Barcelona has filed a grievance with local prosecutors against former club president Josep Maria Bartomeu and his board following an investigation into “possible irregularities”, the club aforementioned in a statement on Wednesday. once being elected Barcelona president eleven months ago, Joan Laporta commissioned a financial audit and hired company investigators to look into the previous board.
“On February 1st the results will be given in public of the in-depth investigation caused as a consequence of a lack of economic due dilligence and with the object of detecting attainable irregularities within the management of the Club throughout the previous presidential mandate,” the club aforesaid on Wednesday.
“The announcement also will embrace details about the grievance filed by the club to the Barcelona Provincial Prosecutor’s office based on facts that derive from the conclusions of the rhetorical investigation.”
Reuters was unable to contact Bartomeu for comment.

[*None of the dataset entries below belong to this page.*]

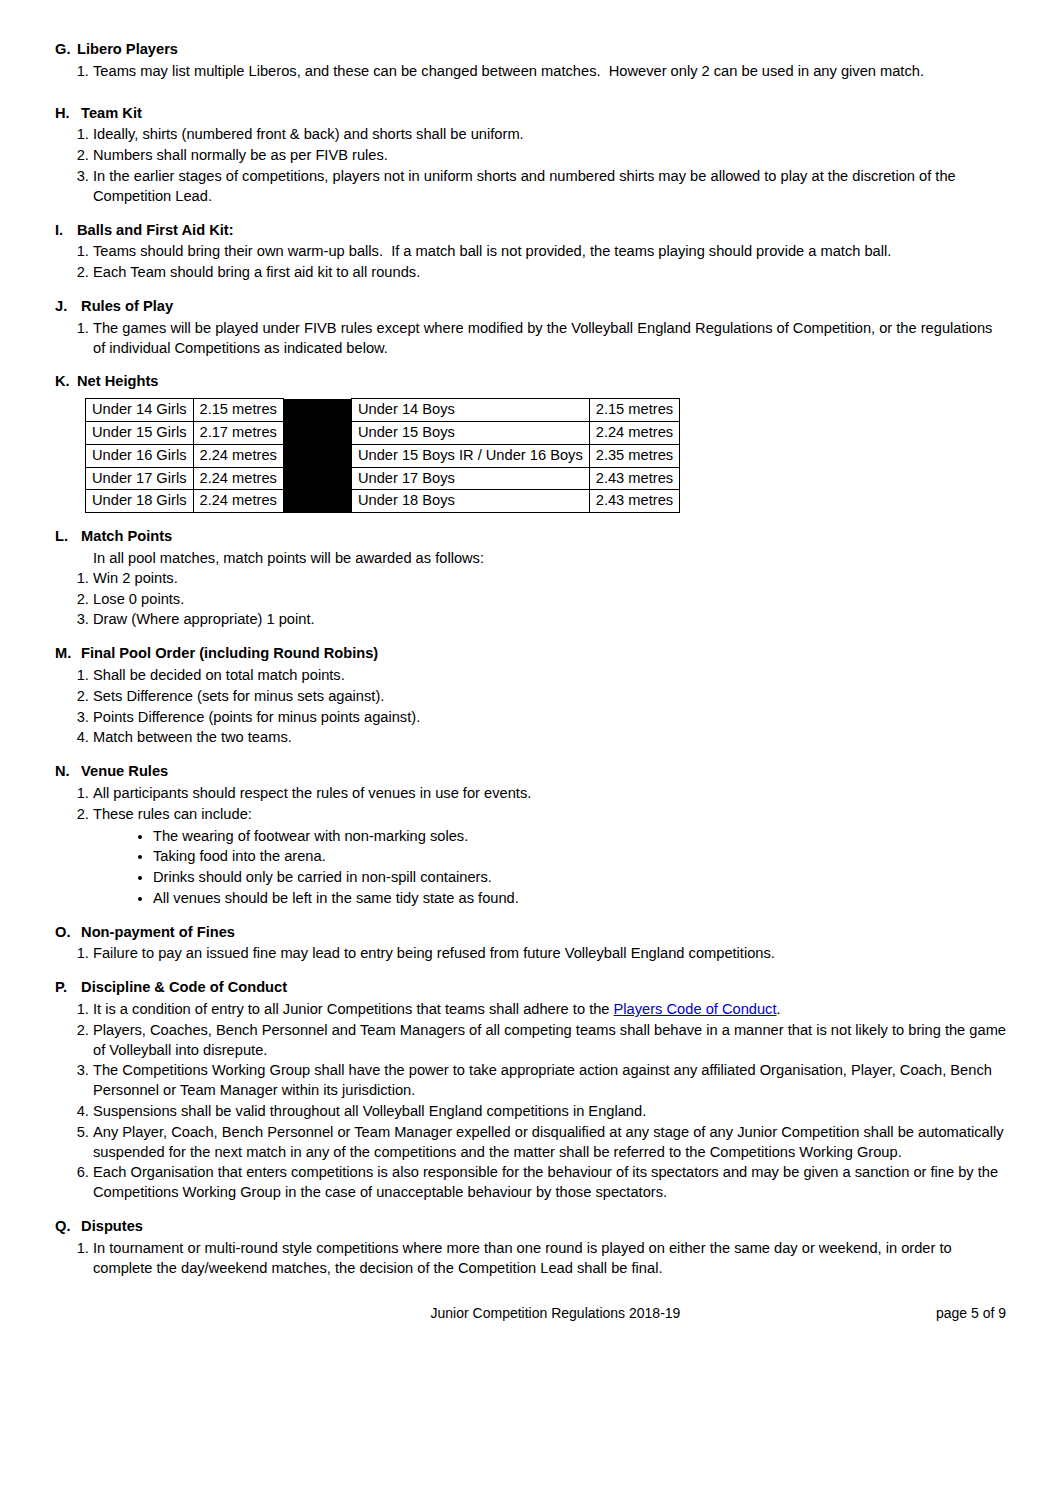G.
Libero Players
Teams may list multiple Liberos, and these can be changed between matches. However only 2 can be used in any given match.
H.
Team Kit
Ideally, shirts (numbered front & back) and shorts shall be uniform.
Numbers shall normally be as per FIVB rules.
In the earlier stages of competitions, players not in uniform shorts and numbered shirts may be allowed to play at the discretion of the Competition Lead.
I.
Balls and First Aid Kit:
Teams should bring their own warm-up balls. If a match ball is not provided, the teams playing should provide a match ball.
Each Team should bring a first aid kit to all rounds.
J.
Rules of Play
The games will be played under FIVB rules except where modified by the Volleyball England Regulations of Competition, or the regulations of individual Competitions as indicated below.
K.
Net Heights
| Under 14 Girls | 2.15 metres | | Under 14 Boys | 2.15 metres |
| Under 15 Girls | 2.17 metres | | Under 15 Boys | 2.24 metres |
| Under 16 Girls | 2.24 metres | | Under 15 Boys IR / Under 16 Boys | 2.35 metres |
| Under 17 Girls | 2.24 metres | | Under 17 Boys | 2.43 metres |
| Under 18 Girls | 2.24 metres | | Under 18 Boys | 2.43 metres |
L.
Match Points
In all pool matches, match points will be awarded as follows:
Win 2 points.
Lose 0 points.
Draw (Where appropriate) 1 point.
M.
Final Pool Order (including Round Robins)
Shall be decided on total match points.
Sets Difference (sets for minus sets against).
Points Difference (points for minus points against).
Match between the two teams.
N.
Venue Rules
All participants should respect the rules of venues in use for events.
These rules can include:
The wearing of footwear with non-marking soles.
Taking food into the arena.
Drinks should only be carried in non-spill containers.
All venues should be left in the same tidy state as found.
O.
Non-payment of Fines
Failure to pay an issued fine may lead to entry being refused from future Volleyball England competitions.
P.
Discipline & Code of Conduct
It is a condition of entry to all Junior Competitions that teams shall adhere to the Players Code of Conduct.
Players, Coaches, Bench Personnel and Team Managers of all competing teams shall behave in a manner that is not likely to bring the game of Volleyball into disrepute.
The Competitions Working Group shall have the power to take appropriate action against any affiliated Organisation, Player, Coach, Bench Personnel or Team Manager within its jurisdiction.
Suspensions shall be valid throughout all Volleyball England competitions in England.
Any Player, Coach, Bench Personnel or Team Manager expelled or disqualified at any stage of any Junior Competition shall be automatically suspended for the next match in any of the competitions and the matter shall be referred to the Competitions Working Group.
Each Organisation that enters competitions is also responsible for the behaviour of its spectators and may be given a sanction or fine by the Competitions Working Group in the case of unacceptable behaviour by those spectators.
Q.
Disputes
In tournament or multi-round style competitions where more than one round is played on either the same day or weekend, in order to complete the day/weekend matches, the decision of the Competition Lead shall be final.
Junior Competition Regulations 2018-19
page 5 of 9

He has antecedently denied wrongdoing or mismanagement.
Last August, Laporta had mentioned that Barcelona had paid “disproportionate amounts” of cash in commissions to intermediaries who worked on transfers made by the club throughout Bartomeu’s time in charge.
Bartomeu was arrested in March as a part of a police probe involving allegations of improper management and business corruption which conjointly saw the club’s Camp Nou offices raided.
The investigation stemmed from the ‘Barcagate’ affair during which the club was suspected of getting a selling practice to orchestrate a social media campaign against current and former personnel who had been critical to the club.
Following his arrest, Bartomeu defended his time at the club in an interview with Barcelona newspaper Sport.
“Our management was not disastrous and LaLiga, UEFA and therefore the auditors say so,” he said. “With 180 million (euros) in profits, and with Forbes valuing us as the most precious club within the world. This serious and rigorous management was cut back by the appearance of the pandemic, which led to a drop in income of some five hundred million.”